**Data records**
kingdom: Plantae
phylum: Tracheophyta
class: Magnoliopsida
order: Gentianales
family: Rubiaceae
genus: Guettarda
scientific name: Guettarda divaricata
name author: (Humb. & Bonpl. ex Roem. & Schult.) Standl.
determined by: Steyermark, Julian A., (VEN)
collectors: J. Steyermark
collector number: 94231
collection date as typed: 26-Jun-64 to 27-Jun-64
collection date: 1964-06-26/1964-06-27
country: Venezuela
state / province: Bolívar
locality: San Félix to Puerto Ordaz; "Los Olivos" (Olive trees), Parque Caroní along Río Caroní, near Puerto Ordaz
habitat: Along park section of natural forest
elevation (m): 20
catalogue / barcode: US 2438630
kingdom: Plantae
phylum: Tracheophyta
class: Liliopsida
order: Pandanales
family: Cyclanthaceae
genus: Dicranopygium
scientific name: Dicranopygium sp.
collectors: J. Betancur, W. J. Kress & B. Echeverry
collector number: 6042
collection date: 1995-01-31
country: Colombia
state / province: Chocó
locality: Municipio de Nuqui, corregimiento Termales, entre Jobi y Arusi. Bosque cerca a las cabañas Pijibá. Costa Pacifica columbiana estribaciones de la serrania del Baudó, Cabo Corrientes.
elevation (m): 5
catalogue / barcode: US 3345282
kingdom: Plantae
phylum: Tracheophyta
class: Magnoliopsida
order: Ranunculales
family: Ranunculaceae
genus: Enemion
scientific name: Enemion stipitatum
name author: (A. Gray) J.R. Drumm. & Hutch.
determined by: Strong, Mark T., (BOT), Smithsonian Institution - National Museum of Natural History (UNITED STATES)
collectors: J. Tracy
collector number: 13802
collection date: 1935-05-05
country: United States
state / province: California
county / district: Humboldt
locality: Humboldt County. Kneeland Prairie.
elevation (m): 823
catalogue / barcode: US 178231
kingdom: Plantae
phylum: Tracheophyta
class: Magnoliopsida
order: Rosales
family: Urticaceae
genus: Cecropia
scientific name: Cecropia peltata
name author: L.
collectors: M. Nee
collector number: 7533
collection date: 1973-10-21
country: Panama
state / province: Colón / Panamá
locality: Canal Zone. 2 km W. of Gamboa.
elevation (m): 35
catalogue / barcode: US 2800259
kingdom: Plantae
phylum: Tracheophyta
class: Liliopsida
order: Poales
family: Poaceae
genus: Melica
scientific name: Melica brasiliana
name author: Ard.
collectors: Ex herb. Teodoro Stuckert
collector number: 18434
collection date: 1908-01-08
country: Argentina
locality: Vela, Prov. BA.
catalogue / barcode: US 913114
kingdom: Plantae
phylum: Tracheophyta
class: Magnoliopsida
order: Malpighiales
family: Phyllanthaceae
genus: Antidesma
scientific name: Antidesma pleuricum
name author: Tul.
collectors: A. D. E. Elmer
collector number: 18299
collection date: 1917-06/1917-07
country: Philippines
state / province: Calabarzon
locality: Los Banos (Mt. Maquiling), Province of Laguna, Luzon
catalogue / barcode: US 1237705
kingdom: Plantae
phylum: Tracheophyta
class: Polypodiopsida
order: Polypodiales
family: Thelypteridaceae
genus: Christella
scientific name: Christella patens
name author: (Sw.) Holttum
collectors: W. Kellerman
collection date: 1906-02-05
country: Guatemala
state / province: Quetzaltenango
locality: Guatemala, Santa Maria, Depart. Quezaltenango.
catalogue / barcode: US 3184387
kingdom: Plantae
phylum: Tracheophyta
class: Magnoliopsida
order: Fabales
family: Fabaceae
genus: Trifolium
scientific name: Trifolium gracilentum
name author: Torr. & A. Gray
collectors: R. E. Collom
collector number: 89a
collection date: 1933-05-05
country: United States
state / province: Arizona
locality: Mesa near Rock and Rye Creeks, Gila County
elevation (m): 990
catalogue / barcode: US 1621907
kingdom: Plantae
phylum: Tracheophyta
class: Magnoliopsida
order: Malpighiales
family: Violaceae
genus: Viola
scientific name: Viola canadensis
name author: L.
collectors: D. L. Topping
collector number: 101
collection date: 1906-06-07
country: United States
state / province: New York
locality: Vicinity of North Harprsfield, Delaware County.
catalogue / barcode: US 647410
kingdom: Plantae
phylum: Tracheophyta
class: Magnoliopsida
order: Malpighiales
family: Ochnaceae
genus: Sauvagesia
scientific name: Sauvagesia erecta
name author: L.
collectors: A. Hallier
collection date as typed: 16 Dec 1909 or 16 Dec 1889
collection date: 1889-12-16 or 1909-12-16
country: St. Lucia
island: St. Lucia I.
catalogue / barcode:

**What is expected**
Pick out each line of the records that contains the word "order" and copy those lines.

**Response**
order: Gentianales
order: Pandanales
order: Ranunculales
order: Rosales
order: Poales
order: Malpighiales
order: Polypodiales
order: Fabales
order: Malpighiales
order: Malpighiales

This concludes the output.